Because Jesus is the supreme beauty and goodness of eternity, it is altogether appropriate that everything we do exalts Him and lifts Him up. Strange it is then to read the verse: “Humble yourself in the sight of the Lord, and He will lift you up” (James 4:10). The humble part is to be expected, but to what end are we lifted up when the supreme goal is to lift Jesus up?
I have long interpreted the phrase “in the sight of the Lord” from the understanding of rising to God’s perspective to look down on how small I am. This view always has been accompanied with discomfort as it seemed to require some measure of focus on “me” when the whole principle seemed to require a solitary focus on Jesus. But what if “in the sight of the Lord” has nothing to do with looking at myself from God’s perspective (from His sight), but rather just continuing to look at Him?
When we look up at a redwood, we automatically become aware of scope. When we gaze in wonder at a mountain range, we automatically understand grandeur. How much more is this principle true when we fix our eyes on Jesus. When we look up at Him, we are automatically humbled. Looking at ourselves even if from God’s perspective is still looking at ourselves, but when we lift our eyes to Jesus, when our sight is on the Lord, we assume our rightful place. C. S. Lewis put it this way: “Humility is not thinking less of yourself; it’s thinking of yourself less.”
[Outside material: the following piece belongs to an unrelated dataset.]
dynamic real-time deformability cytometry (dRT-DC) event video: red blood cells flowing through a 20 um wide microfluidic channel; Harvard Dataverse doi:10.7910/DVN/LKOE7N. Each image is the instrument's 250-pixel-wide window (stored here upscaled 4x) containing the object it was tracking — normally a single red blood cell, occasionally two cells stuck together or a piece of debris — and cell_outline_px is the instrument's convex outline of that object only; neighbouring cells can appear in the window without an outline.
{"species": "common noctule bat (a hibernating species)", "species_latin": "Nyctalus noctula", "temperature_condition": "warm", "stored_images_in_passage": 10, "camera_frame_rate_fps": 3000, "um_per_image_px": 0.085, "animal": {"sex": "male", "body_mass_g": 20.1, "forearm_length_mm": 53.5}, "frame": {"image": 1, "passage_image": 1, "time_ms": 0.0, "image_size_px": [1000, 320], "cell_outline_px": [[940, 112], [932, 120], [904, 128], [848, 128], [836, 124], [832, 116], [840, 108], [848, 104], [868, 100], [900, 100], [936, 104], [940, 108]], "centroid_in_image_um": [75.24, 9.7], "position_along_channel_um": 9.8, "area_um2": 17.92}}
There are two forms of pride: One is to puff up and make ourselves something more than we are, and the other is to shrink back and make ourselves something less than we were created to be. Both result from looking at ourselves, whether downward from God’s perspective or upward from the perspective of others who admire us (or to whom we compare ourselves favorably). When we are focused on “the sight of the Lord,” we neither shrink back or puff up, rather we stand our sacred ground.
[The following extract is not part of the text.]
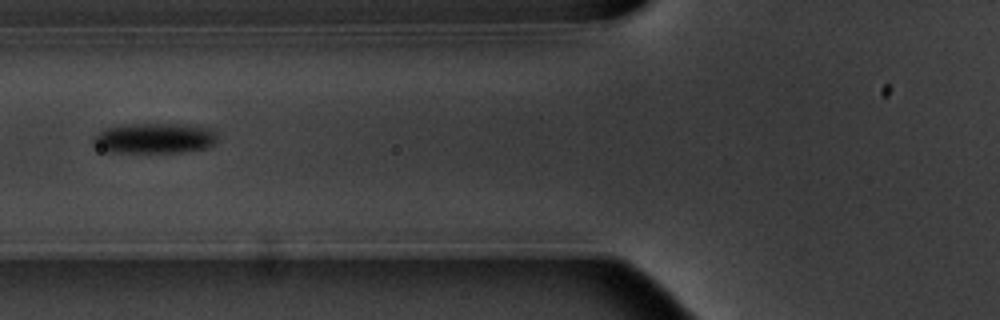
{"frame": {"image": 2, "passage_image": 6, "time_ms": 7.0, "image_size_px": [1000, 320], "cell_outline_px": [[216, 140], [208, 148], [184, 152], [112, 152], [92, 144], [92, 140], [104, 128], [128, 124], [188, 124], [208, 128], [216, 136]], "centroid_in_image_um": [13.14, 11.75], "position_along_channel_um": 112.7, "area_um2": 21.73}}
What is that sacred ground? To gaze at Jesus and be transfixed by His glory, to point at Him with glee, to lift up our voice so that the nations can hear us exclaim: “Oh, magnify the Lord with me, and let us exalt His name together” (Psalm 34:3). No one looks at us—they all look at Who we point to. No one lifts us up—they all fix their eyes on He whom we exalt. We don’t in that sense humble nor magnify ourselves, for when the Lord is in our sight, all things take their proper place. It is in the sight of the Lord (in looking at Jesus and exalting Him) that we are humbled, not in the sight of some twisted distortion of ourselves.
What about that the lift to ourselves that God promises when we fix our sight on Him? That is to see Him better so we can better shout His praise. The principle endures: God only magnifies our voice so that more people can direct their attention to Him, that unreached peoples who have focused on themselves for millennia may lift up their eyes with us at all the grandeur of God. Humbling ourselves in the sight of the Lord is not assuming His place in self-review. It is self-forgetfulness as we stare in wonder at Jesus. And our staring draws the attention of all men to Him.